▶ **Problem description**: Copy, from the material below, each line that contains the word "FRAME".

▶ **Input**:
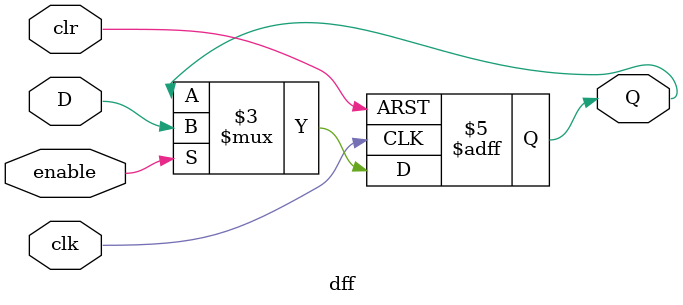
<source format=v>
module dff (input clr, clk, enable, D, output reg Q);
//    input clr, clk, enable, D;
//    output Q;

    always@(posedge clk or negedge clr)
    begin
            if(clr == 0) Q <= 0;
            else if(enable) Q <= D;
    end	
endmodule 
</source>
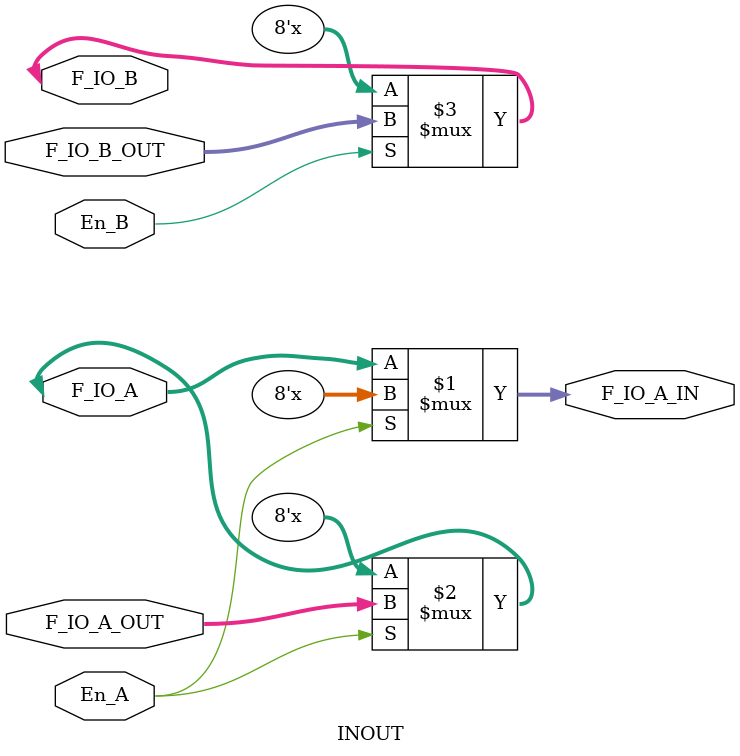
<source format=v>
module INOUT(
	inout			[7:0]	F_IO_A,
    inout			[7:0]	F_IO_B,//inout 8
    input					En_A,//in 1
    input					En_B,//in 1
    output	wire	[7:0]	F_IO_A_IN,//out 8
    input			[7:0]	F_IO_A_OUT,//in 8
    input			[7:0]	F_IO_B_OUT//in 8
    );
	assign F_IO_A_IN=(En_A)?8'bz:F_IO_A;//T FRAME
	assign F_IO_A=(En_A)?F_IO_A_OUT:8'bz;//R FRAME
	assign F_IO_B=(En_B)?F_IO_B_OUT:8'bz;//R FRAME
endmodule
</source>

▶ **Response area**:
	assign F_IO_A_IN=(En_A)?8'bz:F_IO_A;//T FRAME
	assign F_IO_A=(En_A)?F_IO_A_OUT:8'bz;//R FRAME
	assign F_IO_B=(En_B)?F_IO_B_OUT:8'bz;//R FRAME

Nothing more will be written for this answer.